Si vapoter est moins nocif que fumer du tabac, c’est prendre des risques pour sa santé en inhalant des substances toxiques, explique l’Anses, dans un rapport paru ce mercredi 4 février. (Photo d’illustration)

« C’est sans aldéhydes, donc c’est moins dangereux. » Cet argument d’une passante, interrogée sur franceinfo ce mercredi 4 février, est souvent invoqué par les utilisateurs d’une e-cigarette.
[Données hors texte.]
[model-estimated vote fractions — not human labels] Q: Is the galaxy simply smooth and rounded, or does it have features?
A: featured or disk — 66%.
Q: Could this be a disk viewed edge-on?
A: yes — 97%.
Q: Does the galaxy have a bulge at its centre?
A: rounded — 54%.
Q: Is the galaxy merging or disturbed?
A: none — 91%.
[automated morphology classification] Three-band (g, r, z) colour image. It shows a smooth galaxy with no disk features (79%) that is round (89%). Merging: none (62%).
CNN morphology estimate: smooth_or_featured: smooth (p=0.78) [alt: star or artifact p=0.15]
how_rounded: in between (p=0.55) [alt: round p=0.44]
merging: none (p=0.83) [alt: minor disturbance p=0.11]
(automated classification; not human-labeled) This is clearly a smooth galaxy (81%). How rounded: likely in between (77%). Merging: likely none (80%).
Sauf que si la cigarette électronique est effectivement moins toxique que son homologue conventionnel chargé de tabac, ce raisonnement est faux.

Dans son rapport d’évaluation sur les risques sanitaires liés au vapotage, rendu ce mercredi 4 février après trois ans à passer au crible 3 000 études scientifiques, l’Agence nationale de sécurité sanitaire (Anses) contredit justement une idée reçue sur l’absence d’aldéhydes dans les cigarettes électroniques. Les vapoteurs inhalent bel et bien ces substances toxiques, potentiellement irritantes et dont certaines sont classées cancérigènes pour l’Homme par le Centre international de recherche sur le cancer.
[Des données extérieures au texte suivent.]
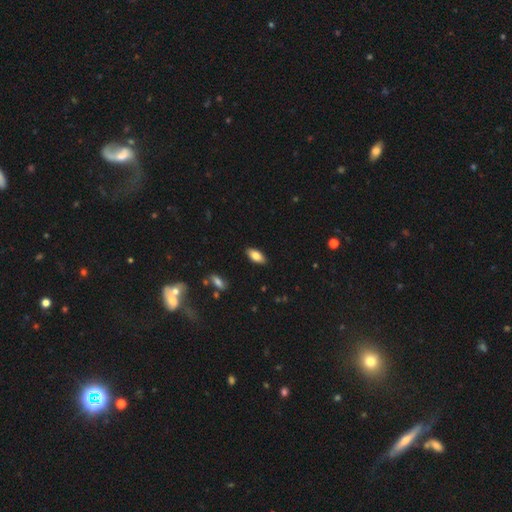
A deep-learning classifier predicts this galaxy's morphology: A smooth galaxy with no disk features (81%) that is in between round and cigar-shaped (88%).

Vote fractions:
- Smooth or featured? smooth: 81% / featured or disk: 12% / star or artifact: 7%
- How rounded? in between: 88% / cigar-shaped: 9% / round: 2%
- Merging? none: 88% / minor disturbance: 9% / major disturbance: 2% / merger: 1%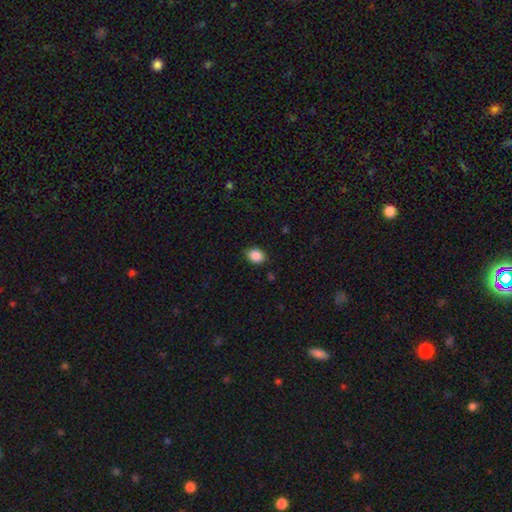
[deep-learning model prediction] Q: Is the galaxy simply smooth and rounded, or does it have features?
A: smooth — 87%.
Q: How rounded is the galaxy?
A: in between — 58%.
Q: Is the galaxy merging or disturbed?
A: none — 83%.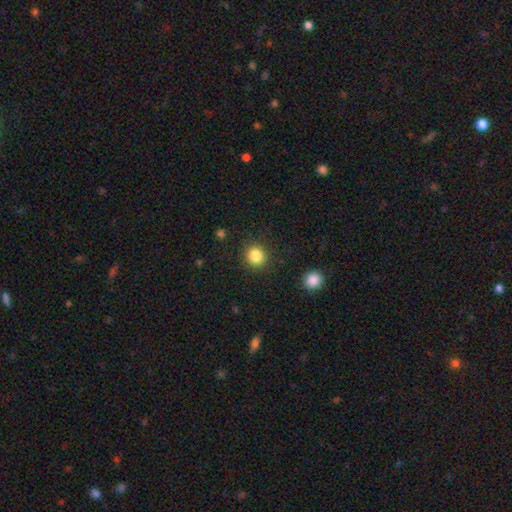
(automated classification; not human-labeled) A smooth galaxy with no disk features (84%) that is round (81%).

Vote fractions:
- Smooth or featured? smooth: 84% / star or artifact: 11% / featured or disk: 5%
- How rounded? round: 81% / in between: 19% / cigar-shaped: 1%
- Merging? none: 88% / minor disturbance: 8% / major disturbance: 3% / merger: 1%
Si l’on savait que les aldéhydes étaient présents à des niveaux significatifs dans la fumée générée par un tabac en combustion, « cette évaluation montre que l’absence de combustion n’empêche pas la présence d’aldéhydes dans les émissions du vapotage, et que l’inhalation de ces substances présente un risque sanitaire pour le vapoteur », explique précisément l’agence de santé.

Générés par une réaction chimique

Cette précision est importante car les aldéhydes ne figurent pas dans la liste des ingrédients d’une e-cigarette ou d’un e-liquide, ce qui peut tromper les consommateurs. Ces substances se forment par une réaction chimique, appelée pyrolyse, pendant le vapotage. Quand un e-liquide est chauffé, surtout trop fort, certains composants (propylène glycol, glycérine végétale, arômes) peuvent se décomposer et former des aldéhydes toxiques (formaldéhyde, acétaldéhyde ou encore acroléine).

Des substances toxiques qui persistent dans les nuages soufflés par les vapoteurs, juste après l’exaltation, mais dont la concentration diminue vite grâce à la volatilité et à la dilution. Un rapport de 2019 publié dans la revue ScienceDirect a malgré tout testé plusieurs nuages créés par une e-cigarette avant de conclure qu’ils contiennent très souvent du formaldéhyde et systématiquement de l’acroléine.

« Toutefois, il faut noter qu’on retrouve beaucoup moins d’aldéhydes dans les aérosols de cigarette électronique que dans la fumée de cigarette », nuance Sébastien Anthérieu, professeur de toxicologie à l’Université de Lille, interrogé par Le HuffPost.

« Il faut veiller à éviter les mésusages de la cigarette électronique », à l’instar de bouffées sèches ou « dry hit » (aspirer alors que la résistance n’est pas suffisamment imbibée en e-liquide, ndlr), « qui peuvent produire des concentrations importantes d’aldéhydes », ajoute l’expert. Et de préciser qu’une mauvaise utilisation de la cigarette électronique se perçoit facilement par le consommateur « puisque “Ça a un goût de brûlé” à l’usage ».

Favoriser un terrain cancéreux

Les aldéhydes « se fixent sur les tissus des voies respiratoires et les dégradent », explique de son côté le pharmacien Thibault Mansuy, coordinateur de l’expertise de l’Anses, dans un entretien à l’AFP. « Si ces dégradations se répètent dans le temps, les tissus auront du mal à se réparer correctement. »

À forte concentration et de façon répétée donc, l’inhalation d’aldéhydes peut entraîner une altération de cellules sous forme de lésions de l’ADN, pouvant favoriser un terrain cancéreux. Les cancers se développant sur des décennies, le recul reste néanmoins insuffisant, en particulier concernant l’exposition liée au vapotage.

Face à ces risques pour les consommateurs, l’Anses recommande de « mieux les informer », rappelle « la responsabilité des fabricants sur la sécurité des dispositifs et des liquides à vapoter » et soutient un encadrement plus strict des ingrédients « en introduisant des restrictions d’usage ou en interdisant ceux présentant un risque sanitaire. » Le tout en rappelant que la cigarette électronique, à pratique équivalente, présente un « risque réduit » par rapport à la conventionnelle. Ce qui en fait un « outil de réduction du risque » dans les stratégies de sevrage tabagique, conclut le toxicologue Sébastien Anthérieu.